---------- SELECTED PASSAGE ----------

Current restrictions on outdoor excursions mean that many of us are missing nature. But there’s a wonderful variety of live streaming webcams to help you get your regular dose of wildlife.

Here are 10 of England’s best wildlife webcams:

Bats, Essex
Essex Wildlife Trust has a camera streaming from a bat box where hundreds of soprano pipistrelle bats spend the day. These are tiny animals, 35-45mm long with a wingspan of 190-230mm. And they can weigh as little as 3 grams: lighter than a 1p coin! Expect to see them leave at dusk to hunt for insects.
Watch the bats

Badgers, Essex
The EST also has a badger cam! The camera is positioned above ground next to a sett where a male and female adult, four juveniles and two cubs (born this year) live. Look out for them a few hours before dusk.
Watch the badgers

Ospreys, Rutland and Dorset
These magnificent fish-eating birds of prey were once lost from England after years of persecution. Successful reintroduction schemes at Rutland Water from the 1990s and Poole Harbour, Dorset, from 2017 have seen them return to our skies. These two webcams are well worth a watch: if you’re lucky you might see one of these ace anglers bringing fish back to the nest to feed their young.

---------- EXTRACTED ENTRIES ----------

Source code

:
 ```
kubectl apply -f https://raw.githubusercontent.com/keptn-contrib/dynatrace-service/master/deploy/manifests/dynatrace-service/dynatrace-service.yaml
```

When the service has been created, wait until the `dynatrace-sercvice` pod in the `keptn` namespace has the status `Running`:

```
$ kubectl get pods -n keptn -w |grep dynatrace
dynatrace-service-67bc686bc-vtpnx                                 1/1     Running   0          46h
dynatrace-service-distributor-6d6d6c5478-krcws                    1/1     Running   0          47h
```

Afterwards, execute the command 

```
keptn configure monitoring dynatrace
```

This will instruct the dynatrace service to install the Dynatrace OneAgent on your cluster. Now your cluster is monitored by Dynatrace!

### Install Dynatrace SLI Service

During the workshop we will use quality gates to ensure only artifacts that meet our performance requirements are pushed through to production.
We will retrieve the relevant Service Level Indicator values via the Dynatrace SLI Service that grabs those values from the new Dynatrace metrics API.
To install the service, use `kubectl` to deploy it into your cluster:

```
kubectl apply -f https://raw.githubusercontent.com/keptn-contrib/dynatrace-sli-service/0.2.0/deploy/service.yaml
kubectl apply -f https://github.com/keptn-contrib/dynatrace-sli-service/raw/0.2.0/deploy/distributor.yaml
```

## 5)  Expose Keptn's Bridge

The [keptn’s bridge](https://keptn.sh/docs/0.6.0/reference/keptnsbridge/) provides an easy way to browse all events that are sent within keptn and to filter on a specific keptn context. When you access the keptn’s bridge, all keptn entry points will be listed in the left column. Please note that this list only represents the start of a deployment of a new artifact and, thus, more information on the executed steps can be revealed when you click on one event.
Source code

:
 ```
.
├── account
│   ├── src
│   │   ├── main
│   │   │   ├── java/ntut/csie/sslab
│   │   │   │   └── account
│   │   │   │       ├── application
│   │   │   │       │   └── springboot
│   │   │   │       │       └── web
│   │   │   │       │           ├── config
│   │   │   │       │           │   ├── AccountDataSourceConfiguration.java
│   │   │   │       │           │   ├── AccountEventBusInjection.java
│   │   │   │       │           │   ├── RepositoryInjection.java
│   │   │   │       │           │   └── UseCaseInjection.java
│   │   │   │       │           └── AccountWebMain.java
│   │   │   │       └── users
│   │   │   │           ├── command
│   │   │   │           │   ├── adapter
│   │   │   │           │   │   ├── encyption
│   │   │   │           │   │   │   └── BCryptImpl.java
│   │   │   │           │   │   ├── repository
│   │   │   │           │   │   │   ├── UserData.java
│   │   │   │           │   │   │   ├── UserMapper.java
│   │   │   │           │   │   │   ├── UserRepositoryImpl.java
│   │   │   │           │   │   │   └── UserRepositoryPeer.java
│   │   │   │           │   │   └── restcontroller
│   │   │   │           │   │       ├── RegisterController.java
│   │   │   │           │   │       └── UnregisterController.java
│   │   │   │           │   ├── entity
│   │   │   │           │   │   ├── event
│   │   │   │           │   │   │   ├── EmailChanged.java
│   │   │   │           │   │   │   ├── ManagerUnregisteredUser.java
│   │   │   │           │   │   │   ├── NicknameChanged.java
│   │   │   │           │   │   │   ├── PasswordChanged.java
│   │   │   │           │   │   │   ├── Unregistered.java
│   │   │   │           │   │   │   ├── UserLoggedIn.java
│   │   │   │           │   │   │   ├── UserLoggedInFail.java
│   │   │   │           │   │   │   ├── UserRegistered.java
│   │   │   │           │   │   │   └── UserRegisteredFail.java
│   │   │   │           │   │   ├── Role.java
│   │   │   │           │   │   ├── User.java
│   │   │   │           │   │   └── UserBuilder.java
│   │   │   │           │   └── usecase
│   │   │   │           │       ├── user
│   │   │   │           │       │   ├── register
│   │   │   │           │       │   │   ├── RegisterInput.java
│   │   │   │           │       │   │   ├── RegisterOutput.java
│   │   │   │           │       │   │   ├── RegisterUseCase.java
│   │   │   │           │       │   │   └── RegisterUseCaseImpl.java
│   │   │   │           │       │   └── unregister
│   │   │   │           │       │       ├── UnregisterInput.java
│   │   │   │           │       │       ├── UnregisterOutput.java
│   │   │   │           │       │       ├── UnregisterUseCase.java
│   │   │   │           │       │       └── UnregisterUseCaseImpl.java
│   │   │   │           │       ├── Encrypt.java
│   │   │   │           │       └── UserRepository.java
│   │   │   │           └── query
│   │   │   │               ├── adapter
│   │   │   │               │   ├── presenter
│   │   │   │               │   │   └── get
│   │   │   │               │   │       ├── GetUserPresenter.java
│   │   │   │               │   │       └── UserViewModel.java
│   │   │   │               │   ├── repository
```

----------

▶ [STUDY QUESTIONS]
(1) According to the wildlife webcam text, how did ospreys come back to England's skies after being lost?
(2) Reproduce the part of the wildlife webcam text from "Bats, Essex" up to and including "hunt for insects.", renaming "bat box" as "roost box".
The items come from a different source than the wildlife webcam text.

▶ [ANSWERS FOR THE TASKS]
(1) Ospreys returned through successful reintroduction schemes at Rutland Water from the 1990s and at Poole Harbour, Dorset, from 2017. They had been lost from England after years of persecution.

(2)
Bats, Essex
Essex Wildlife Trust has a camera streaming from a roost box where hundreds of soprano pipistrelle bats spend the day. These are tiny animals, 35-45mm long with a wingspan of 190-230mm. And they can weigh as little as 3 grams: lighter than a 1p coin! Expect to see them leave at dusk to hunt for insects.